Recap PADD 1 (East Coast): DOE Distillate Inventories:   The DOE Inventory Report for the week ended January 23, 2015 showed that PADD 1 distillate stocks decreased only .21 MMbs of the total national decline of 3.9 MMbs. PADD 1 distillate inventories are 26.8% higher than last year's rock-bottom inventory stock levels and 14.5% below the 5-year average.  The bulk of distillates were drained from the Gulf Coast (PADD 3). East Coast refiners increased their operable utilization 8.4 percentage points back to 85.2% while the national rate moved back up 2.5 percentage points to 88%.  At 7.06 MMbs, PADD 1A (New England) is 50.3% higher than last year's low level (polar vortex) of 4.7 MMbs, and has narrowed to 4.5% below the 5-year average. PADD 1B (Central including NY) was virtually unchanged week over week at 18.95 MMbs, representing a 20.7% increase over last year's stocks but 22% lower than the 5-year average. PADD 1C (Lower) distillate stocks lost the most at .318 MMbs to 11.4 MMbs representing a 25.1% increase over last year and 5.7% lower than the 5-year average.
Click here to view today's Refined Products MarketWatch.

Natural Gas

On Wednesday, January 28th– the settlement day for February Natural Gas Futures contracts – February opened at $2.888, more than nine cents below Tuesday’s closing price.  Edging up to the $2.90 mark after the open, the contract slipped and traded beneath the $2.87 mark for much of the second half of the nine o’clock hour.  From there prices trended up modestly, and reclaimed their opening levels before the noon weather report.  With the updated forecasts calling for unseasonably cold early weeks of February, the contract spiked to the intraday high of $2.918 at noon, but then rushed down to the $2.84 level before the end of the one o’clock hour.  Seesawing to its expiration, the contract swung to the intraday low of $2.828 at 2:00PM, but managed to burst back up to settle at $2.866 on Wednesday.  

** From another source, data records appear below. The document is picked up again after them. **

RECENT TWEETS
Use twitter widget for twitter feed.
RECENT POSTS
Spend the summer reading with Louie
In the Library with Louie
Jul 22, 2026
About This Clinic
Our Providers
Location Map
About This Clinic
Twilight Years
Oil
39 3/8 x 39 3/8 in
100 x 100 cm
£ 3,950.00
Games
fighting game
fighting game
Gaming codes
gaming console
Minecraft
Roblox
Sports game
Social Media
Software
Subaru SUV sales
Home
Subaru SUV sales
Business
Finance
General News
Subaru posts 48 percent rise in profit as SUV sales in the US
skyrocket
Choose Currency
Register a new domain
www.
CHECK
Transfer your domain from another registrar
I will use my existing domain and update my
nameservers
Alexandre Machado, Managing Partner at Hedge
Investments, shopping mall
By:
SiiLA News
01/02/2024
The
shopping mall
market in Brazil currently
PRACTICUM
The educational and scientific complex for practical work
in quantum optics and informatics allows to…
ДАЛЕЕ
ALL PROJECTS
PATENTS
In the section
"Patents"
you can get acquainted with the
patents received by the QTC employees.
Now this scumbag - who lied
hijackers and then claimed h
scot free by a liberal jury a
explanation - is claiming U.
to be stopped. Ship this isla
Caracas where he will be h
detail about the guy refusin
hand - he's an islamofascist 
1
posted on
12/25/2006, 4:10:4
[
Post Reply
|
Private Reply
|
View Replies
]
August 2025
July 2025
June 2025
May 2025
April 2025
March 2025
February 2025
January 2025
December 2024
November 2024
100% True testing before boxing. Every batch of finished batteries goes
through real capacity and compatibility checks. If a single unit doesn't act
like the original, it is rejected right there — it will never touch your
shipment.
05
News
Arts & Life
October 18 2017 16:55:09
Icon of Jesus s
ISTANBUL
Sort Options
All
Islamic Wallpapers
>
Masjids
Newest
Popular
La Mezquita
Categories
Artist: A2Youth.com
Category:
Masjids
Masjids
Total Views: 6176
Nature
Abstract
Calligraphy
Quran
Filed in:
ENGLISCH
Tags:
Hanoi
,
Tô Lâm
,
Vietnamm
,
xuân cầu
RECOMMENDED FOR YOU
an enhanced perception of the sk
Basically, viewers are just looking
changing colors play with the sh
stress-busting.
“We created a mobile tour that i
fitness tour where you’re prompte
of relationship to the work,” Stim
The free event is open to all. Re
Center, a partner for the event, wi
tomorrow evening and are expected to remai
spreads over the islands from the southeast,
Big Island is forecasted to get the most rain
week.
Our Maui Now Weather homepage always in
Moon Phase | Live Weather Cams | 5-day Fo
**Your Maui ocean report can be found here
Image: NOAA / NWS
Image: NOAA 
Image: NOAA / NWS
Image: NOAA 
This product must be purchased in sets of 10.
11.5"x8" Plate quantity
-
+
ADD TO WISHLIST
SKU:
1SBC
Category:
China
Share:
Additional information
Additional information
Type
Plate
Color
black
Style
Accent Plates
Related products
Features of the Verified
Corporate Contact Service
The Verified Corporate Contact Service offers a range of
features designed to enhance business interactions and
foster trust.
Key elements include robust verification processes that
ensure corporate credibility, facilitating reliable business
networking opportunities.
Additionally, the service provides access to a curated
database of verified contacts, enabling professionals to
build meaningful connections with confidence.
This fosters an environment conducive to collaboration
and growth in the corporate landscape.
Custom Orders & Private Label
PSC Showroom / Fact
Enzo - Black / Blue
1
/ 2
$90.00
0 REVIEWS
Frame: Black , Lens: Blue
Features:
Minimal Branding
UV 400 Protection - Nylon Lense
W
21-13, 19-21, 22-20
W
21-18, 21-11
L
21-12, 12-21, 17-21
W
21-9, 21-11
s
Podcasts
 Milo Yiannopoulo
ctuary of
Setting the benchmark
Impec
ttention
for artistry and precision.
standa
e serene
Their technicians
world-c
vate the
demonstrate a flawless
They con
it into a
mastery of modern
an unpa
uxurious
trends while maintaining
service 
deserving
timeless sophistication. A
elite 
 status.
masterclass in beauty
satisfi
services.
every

The EIA Natural Gas Storage Report is due out at 10:30AM today.  The report is expected to show a 105 BCF withdrawal from storage for the week ended January 23rd.  This compares to a 219 BCF withdrawal at this time last year and a five-year average withdrawal amount of 168 BCF.

This morning in Globex, WTI Crude was up 28 cents; Natural Gas was up almost two cents; and, Heating Oil and Gasoline were up slightly.

New England and static in New York cash prices were mostly lower in both regions.